Şevksiz hayatı, önce bulantılara daldırır sonra kıyıda
ayıltır. Aşufte, kaide tanımaz. Yakaladım diye düşününce, uçup gidiverir.
Gözler durursun, nihayet hülyasında baygın düşürür. Sızarken sıradanlığa, girer
koynuna, çepe çevre sarıverir.
Gelir ve de gider. Geniş hiçliğin ortasında varlığına
tutunduğunda, esir alır. Dua yahut şart tanımaz, ne tatlı söz ne hışım.
Çingene, hızıyla sürükler dansa Güneşi. Döne döne kızarır
bir gül, kat kat açılır. Akşamında külünü bırakır, sabahında bülbülü.
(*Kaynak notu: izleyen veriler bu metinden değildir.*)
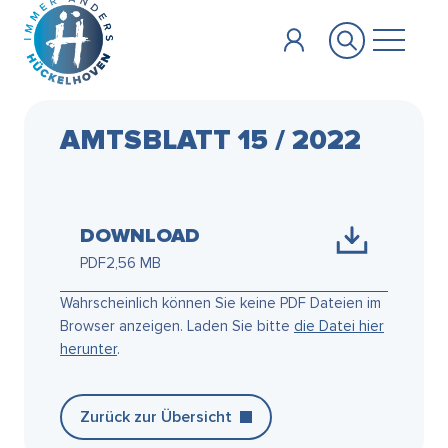
Zum Hauptinhalt springen
AMTSBLATT 15 / 2022
DOWNLOAD
PDF
2,56 MB
Wahrscheinlich können Sie keine PDF Dateien im
Browser anzeigen. Laden Sie bitte
die Datei hier
herunter
.
Zurück zur Übersicht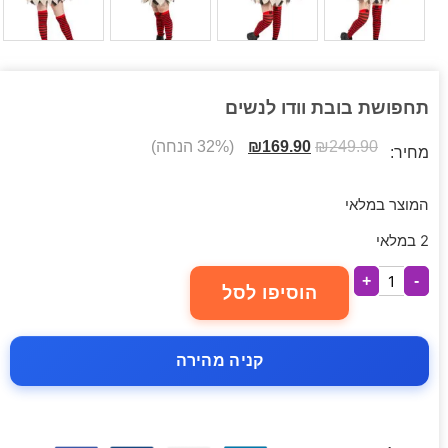
תחפושת בובת וודו לנשים
249.90
₪
169.90
₪
(32% הנחה)
מחיר:
המוצר במלאי
2 במלאי
+
-
הוסיפו לסל
קניה מהירה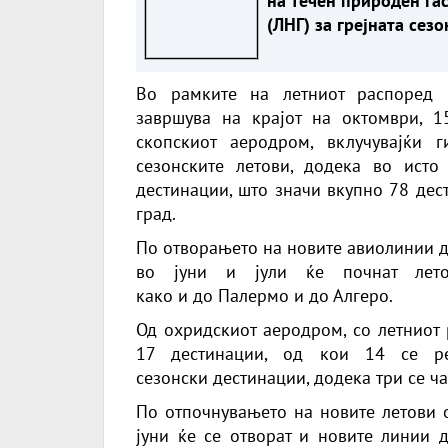
на течен природен га
(ЛНГ) за грејната сезо
ЗАЛИХИТЕ СЕ НАЈНИС
ВО ПОСЛЕДНИТЕ 20
Во рамките на летниот распоред 
ГОДИНИ
завршува на крајот на октомври, 
скопскиот аеродром, вклучувајќи 
сезонските летови, додека во ист
дестинации, што значи вкупно 78 дес
град.
По отворањето на новите авиолинии д
во јуни и јули ќе почнат летов
како и до Палермо и до Алгеро.
Од охридскиот аеродром, со летниот 
17 дестинации, од кои 14 се ре
сезонски дестинации, додека три се ча
По отпочнувањето на новите летови о
јуни ќе се отворат и новите линии д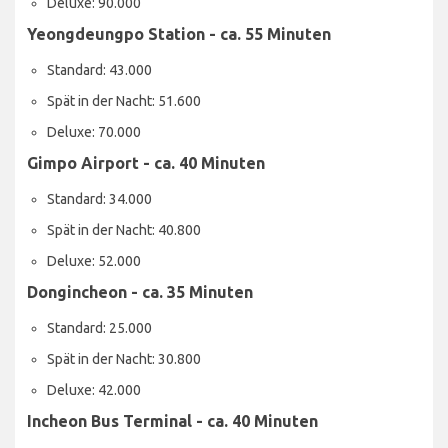
Deluxe: 90.000
Yeongdeungpo Station - ca. 55 Minuten
Standard: 43.000
Spät in der Nacht: 51.600
Deluxe: 70.000
Gimpo Airport - ca. 40 Minuten
Standard: 34.000
Spät in der Nacht: 40.800
Deluxe: 52.000
Dongincheon - ca. 35 Minuten
Standard: 25.000
Spät in der Nacht: 30.800
Deluxe: 42.000
Incheon Bus Terminal - ca. 40 Minuten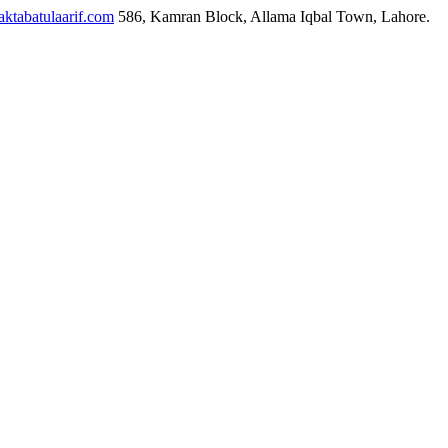
ktabatulaarif.com
586, Kamran Block, Allama Iqbal Town, Lahore.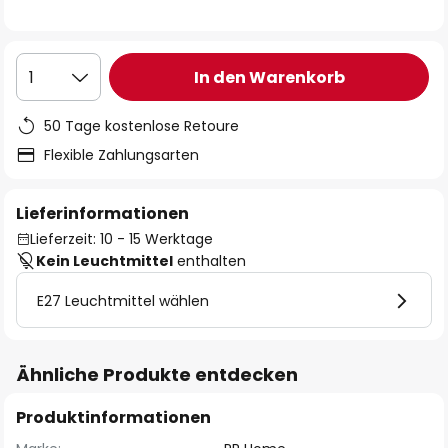
In den Warenkorb
1
50 Tage kostenlose Retoure
Flexible Zahlungsarten
Lieferinformationen
Lieferzeit: 10 - 15 Werktage
Kein Leuchtmittel
enthalten
E27 Leuchtmittel wählen
Ähnliche Produkte entdecken
Produktinformationen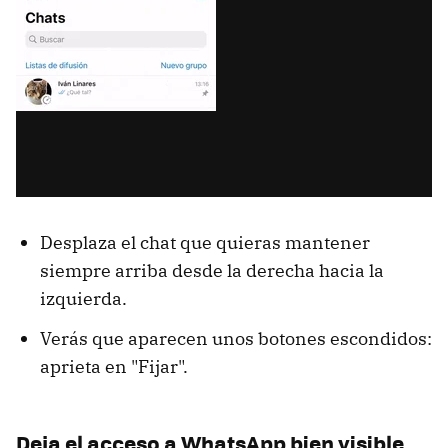
Desplaza el chat que quieras mantener
siempre arriba desde la derecha hacia la
izquierda.
Verás que aparecen unos botones escondidos:
aprieta en "Fijar".
Deja el acceso a WhatsApp bien visible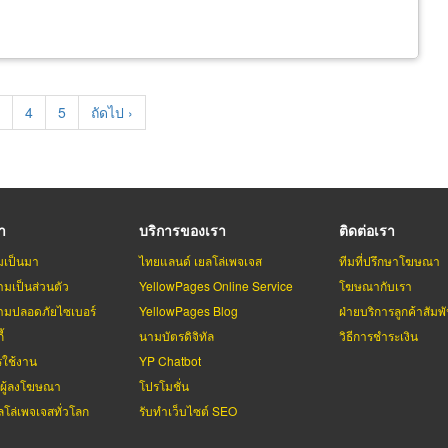
age
Page
4
Page
5
Next
ถัดไป ›
page
รา
บริการของเรา
ติดต่อเรา
มเป็นมา
ไทยแลนด์ เยลโล่เพจเจส
ทีมที่ปรึกษาโฆษณา
มเป็นส่วนตัว
YellowPages Online Service
โฆษณากับเรา
มปลอดภัยไซเบอร์
YellowPages Blog
ฝ่ายบริการลูกค้าสัมพั
้
นามบัตรดิจิทัล
วิธีการชำระเงิน
รใช้งาน
YP Chatbot
บผู้ลงโฆษณา
โปรโมชั่น
ลโล่เพจเจสทั่วโลก
รับทำเว็บไซต์ SEO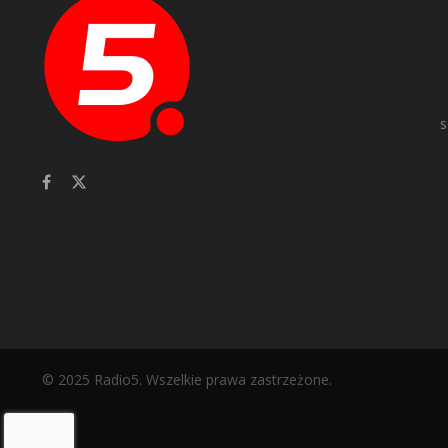
s
© 2025 Radio5. Wszelkie prawa zastrzeżone.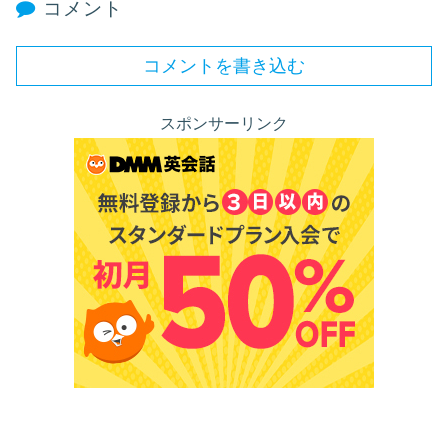
コメント
コメントを書き込む
スポンサーリンク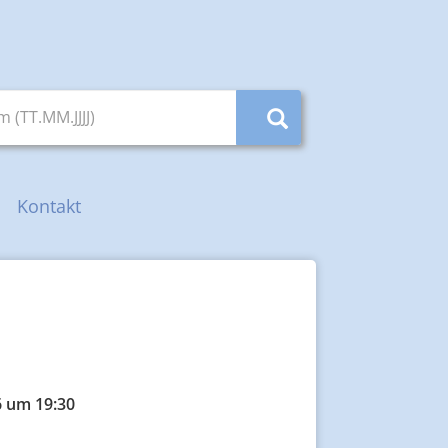
(TT.MM.JJJJ)
Kontakt
6 um 19:30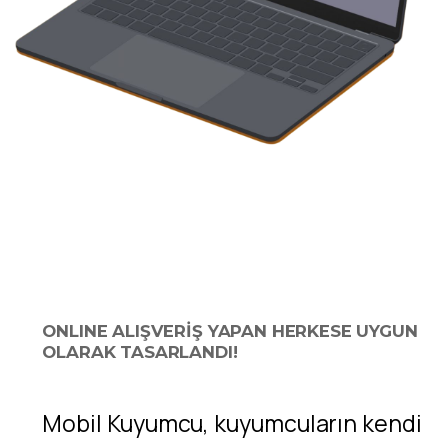
ONLINE ALIŞVERİŞ YAPAN HERKESE UYGUN
OLARAK TASARLANDI!
Mobil Kuyumcu, kuyumcuların kendi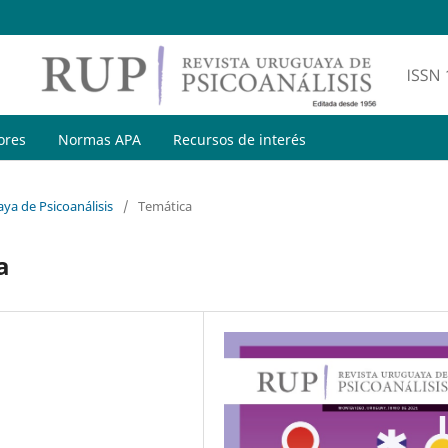
ores
Normas APA
Recursos de interés
ya de Psicoanálisis
/
Temática
a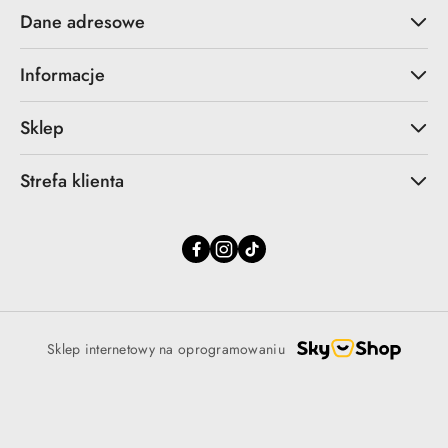
Dane adresowe
Informacje
Sklep
Strefa klienta
Sklep internetowy na oprogramowaniu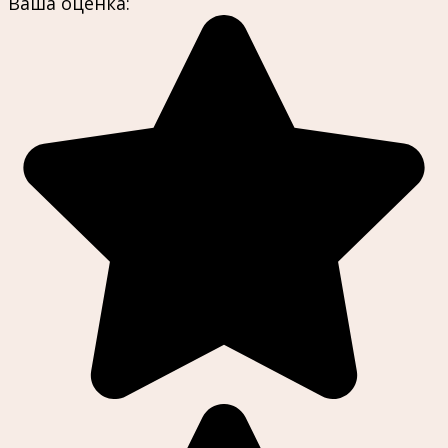
Ваша оценка: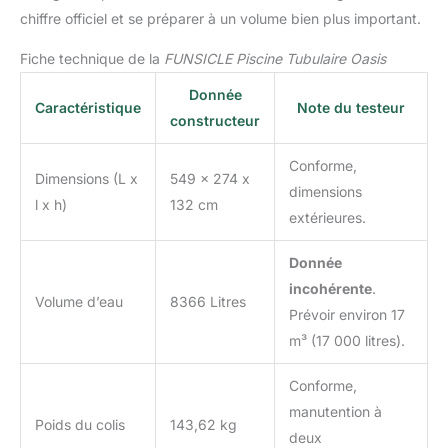
chiffre officiel et se préparer à un volume bien plus important.
Fiche technique de la
FUNSICLE Piscine Tubulaire Oasis
Donnée
Caractéristique
Note du testeur
constructeur
Conforme,
Dimensions (L x
549 x 274 x
dimensions
l x h)
132 cm
extérieures.
Donnée
incohérente
.
Volume d’eau
8366 Litres
Prévoir environ 17
m³ (17 000 litres).
Conforme,
manutention à
Poids du colis
143,62 kg
deux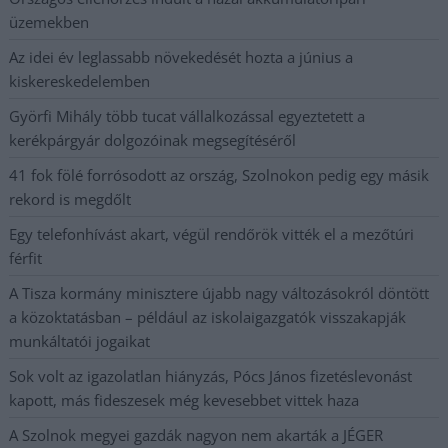
üzemekben
Az idei év leglassabb növekedését hozta a június a
kiskereskedelemben
Györfi Mihály több tucat vállalkozással egyeztetett a
kerékpárgyár dolgozóinak megsegítéséről
41 fok fölé forrósodott az ország, Szolnokon pedig egy másik
rekord is megdőlt
Egy telefonhívást akart, végül rendőrök vitték el a mezőtúri
férfit
A Tisza kormány minisztere újabb nagy változásokról döntött
a közoktatásban – például az iskolaigazgatók visszakapják
munkáltatói jogaikat
Sok volt az igazolatlan hiányzás, Pócs János fizetéslevonást
kapott, más fideszesek még kevesebbet vittek haza
A Szolnok megyei gazdák nagyon nem akarták a JÉGER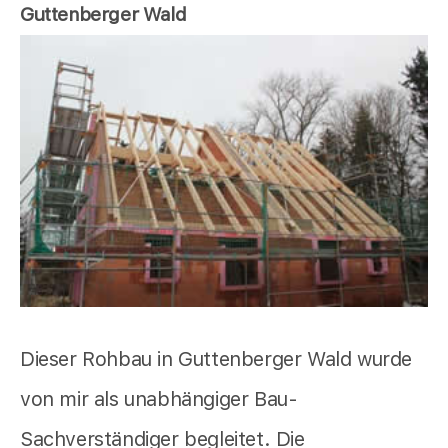
Guttenberger Wald
Dieser Rohbau in Guttenberger Wald wurde
von mir als unabhängiger Bau-
Sachverständiger begleitet. Die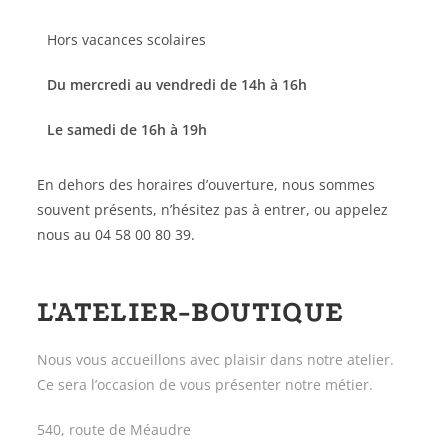
Hors vacances scolaires
Du mercredi au vendredi de 14h à 16h
Le samedi de 16h à 19h
En dehors des horaires d’ouverture, nous sommes
souvent présents, n’hésitez pas à entrer, ou appelez
nous au 04 58 00 80 39.
L'ATELIER-BOUTIQUE
Nous vous accueillons avec plaisir dans notre atelier.
Ce sera l’occasion de vous présenter notre métier.
540, route de Méaudre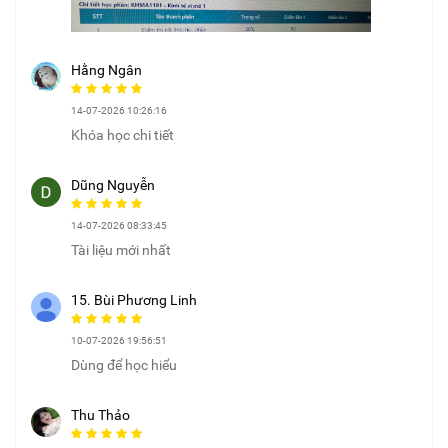
Hằng Ngân
14-07-2026 10:26:16
Khóa học chi tiết
Dũng Nguyễn
14-07-2026 08:33:45
Tài liệu mới nhất
15. Bùi Phương Linh
10-07-2026 19:56:51
Dùng để học hiểu
Thu Thảo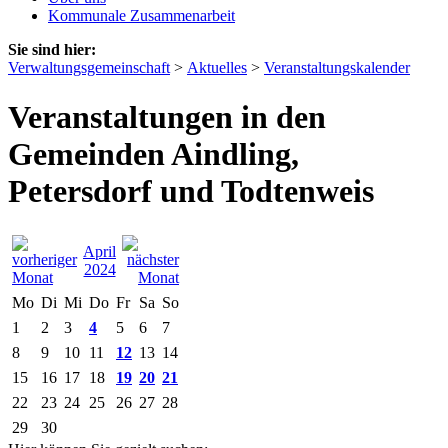
Kommunale Zusammenarbeit
Sie sind hier:
Verwaltungsgemeinschaft
>
Aktuelles
>
Veranstaltungskalender
Veranstaltungen in den
Gemeinden Aindling,
Petersdorf und Todtenweis
April
2024
Mo
Di
Mi
Do
Fr
Sa
So
1
2
3
4
5
6
7
8
9
10
11
12
13
14
15
16
17
18
19
20
21
22
23
24
25
26
27
28
29
30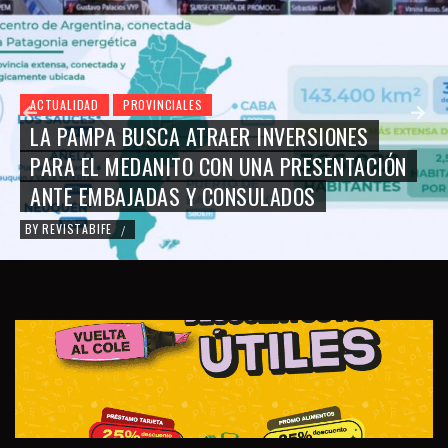
ACTUALIDAD
PROVINCIALES
LA PAMPA BUSCA ATRAER INVERSIONES
PARA EL MEDANITO CON UNA PRESENTACIÓN
ANTE EMBAJADAS Y CONSULADOS
BY
REVISTABIFE
/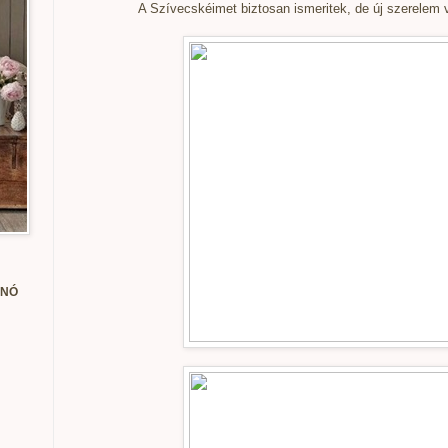
A Szívecskéimet biztosan ismeritek, de új szerelem 
ANÓ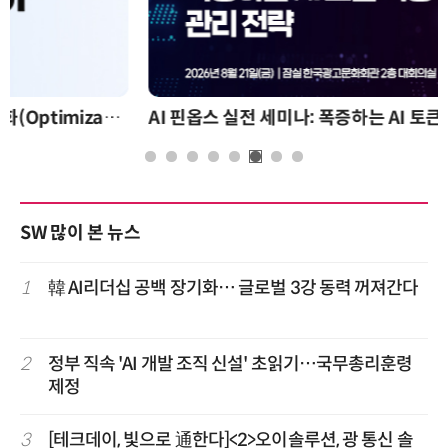
AI 핀옵스 실전 세미나: 폭증하는 AI 토큰 비용 관리 전략
SW 많이 본 뉴스
1
韓 AI리더십 공백 장기화… 글로벌 3강 동력 꺼져간다
2
정부 직속 'AI 개발 조직 신설' 초읽기…국무총리훈령
제정
3
[테크데이, 빛으로 通한다]<2>오이솔루션, 광 통신 솔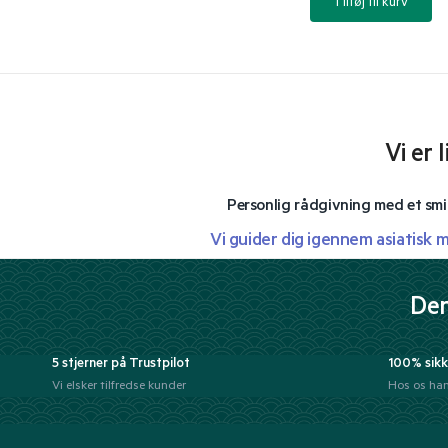
Tilføj til kurv
Vi er 
Personlig rådgivning med et smi
Vi guider dig igennem asiatisk 
Der
5 stjerner på Trustpilot
100% sikk
Vi elsker tilfredse kunder
Hos os han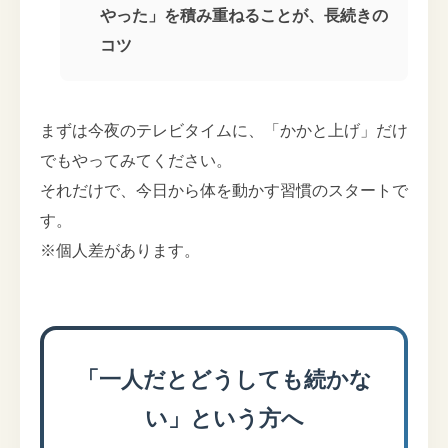
やった」を積み重ねることが、長続きの
コツ
まずは今夜のテレビタイムに、「かかと上げ」だけ
でもやってみてください。
それだけで、今日から体を動かす習慣のスタートで
す。
※個人差があります。
「一人だとどうしても続かな
い」という方へ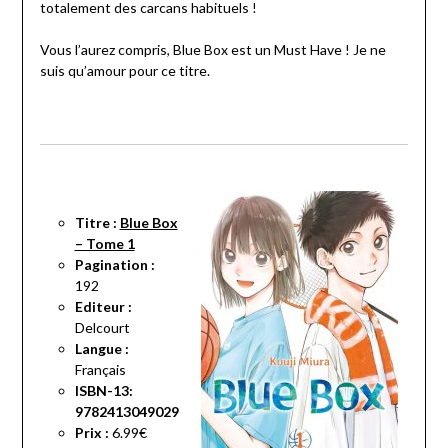
totalement des carcans habituels !
Vous l’aurez compris, Blue Box est un Must Have ! Je ne
suis qu’amour pour ce titre.
Titre :
Blue Box
– Tome 1
Pagination :
192
Editeur :
Delcourt
Langue :
Français
ISBN-13:
9782413049029
Prix :
6.99€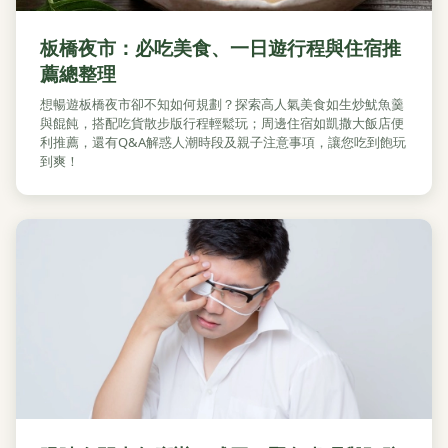
板橋夜市：必吃美食、一日遊行程與住宿推
薦總整理
想暢遊板橋夜市卻不知如何規劃？探索高人氣美食如生炒魷魚羹
與餛飩，搭配吃貨散步版行程輕鬆玩；周邊住宿如凱撒大飯店便
利推薦，還有Q&A解惑人潮時段及親子注意事項，讓您吃到飽玩
到爽！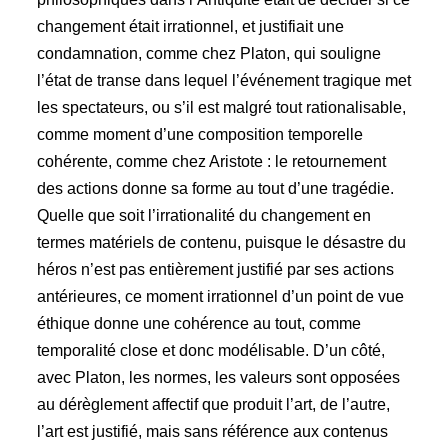
changement était irrationnel, et justifiait une
condamnation, comme chez Platon, qui souligne
l’état de transe dans lequel l’événement tragique met
les spectateurs, ou s’il est malgré tout rationalisable,
comme moment d’une composition temporelle
cohérente, comme chez Aristote : le retournement
des actions donne sa forme au tout d’une tragédie.
Quelle que soit l’irrationalité du changement en
termes matériels de contenu, puisque le désastre du
héros n’est pas entièrement justifié par ses actions
antérieures, ce moment irrationnel d’un point de vue
éthique donne une cohérence au tout, comme
temporalité close et donc modélisable. D’un côté,
avec Platon, les normes, les valeurs sont opposées
au dérèglement affectif que produit l’art, de l’autre,
l’art est justifié, mais sans référence aux contenus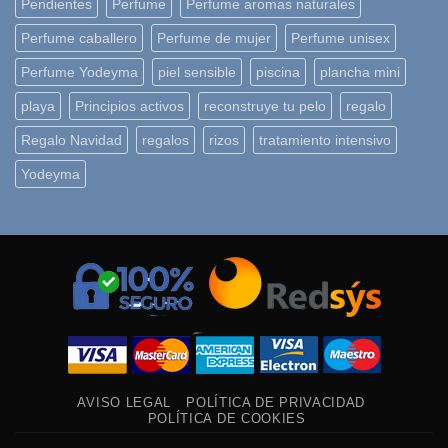
Pendientes
Perfume
Perfume aromas naturales
Perfume caballero
Perfume de mujer
Perfume unisex
Perfume Yodeyma
piel sensible
piscina
plancha mini
playa
Principios activos
reconstruye tu pelo
regalo
Regalo Navidad
regalos
rizos
tratamiento intensivo
Yodeyma
AVISO LEGAL
POLÍTICA DE PRIVACIDAD
POLÍTICA DE COOKIES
Durur yekpare boşlukta ahenkli sazlar, sessizlikte bile
işitilir. Değirmen olur kalp üzerinde, tüm maviyi öğütür.
Uzaklaşınca, durdurup bezmindeki semaya çeker. Yıldızlar ve
dans her sineye iniltiyle dolar.
“..
Bir anda üç kadeh ve üç yeni şarkı
Belleğimde tüylü tüylü geyikli gece duruyor…”
Elden ele kadehtir döner, bırakır hatıra esrikliği.